The disappearance of interior species from forest fragments relatively close to source areas may have been due, as well as to the increase of matrix hostility, even to alteration of the internal characteristics of woodlands due to management actions (not directly considered in this study). Structural and floristic woodland alterations are known to have a strong impact on the occurrence of small interior species characterized by strict ecological requirements (Dondina et al. 2015) and their effect can be evident with consistent delay due to the phenomenon known as “extinction debt” (Lindenmayer and Fischer 2013).

Another possible cause of the disappearance of internal species from small fragments where resources are typically limited, could have been the competitive exclusion due to the arrival of large generalist species. In fact, multiple generalist species characterized by large sizes (and therefore by a good dispersal ability) and a general large MAR showed valuable position advancements between the two study periods.

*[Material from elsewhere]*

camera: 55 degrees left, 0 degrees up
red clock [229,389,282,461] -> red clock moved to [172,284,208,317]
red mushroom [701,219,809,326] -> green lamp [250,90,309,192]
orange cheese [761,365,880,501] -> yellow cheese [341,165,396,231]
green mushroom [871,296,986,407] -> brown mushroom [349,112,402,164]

We expect that demographic changes played a leading role in driving the observed change of species distribution. In fact, generalist forest species showed stable or increasing population trends in Europe during the very last decades (Gregory et al. 2019). Specifically, a significant positive population trend for the period 1992–2019 has been recently detected for both the Eurasian jay, the common wood pigeon, and the Eurasian green woodpecker in Lombardy (Tirozzi et al. 2021). When species show positive demographic trends, they often tend to enlarge their range by colonizing sub-optimal habitats, such as small forest fragments. The arrival of large generalist species in small fragments could have also caused the competitive exclusion of smaller generalist species, explaining the position relegation observed for some of these species, namely the common chiffchaff and the Eurasian blue tit. We can expect that, if competitive exclusion among generalist species were to continue in the future, it could generate a species checkerboard pattern (Heino et al. 2009) and a general decrease of the degree of nestedness within the bird community in the study area (Gotelli and McCabe 2002).

Conclusion

In conclusion, our study demonstrated that significant changes of nestedness drivers and species occupancy within fragments can occur over the long-time. Caution must thus be posed when community analyses are performed in a single snapshot of time or over short-time periods. Only long-term study, in fact, can detect community changes due to environmental and/or demographic modifications and possible extinction delay due to the phenomenon of “extinction debt”. From a management point of view, the detected importance of selective extinction as a nestedness driver confirmed the importance to conserve large and regularly shaped fragments to safeguard viable local populations of interior species in the long-term. Additionally, our study pointed out the importance of maintaining and/or enhancing the permeability of the matrix to safeguard the landscape connectivity that sustain dispersal flows from source areas even for species characterized by a low dispersal ability. In general, the protection of residual forest fragments should be integrated in functional ecological networks (composed of source areas, archipelagos of both large and regularly shaped and small and irregularly shaped fragments, and a “soft” matrix) aimed to conserve viable and resilient forest bird metapopulations in highly exploited and dynamic landscapes.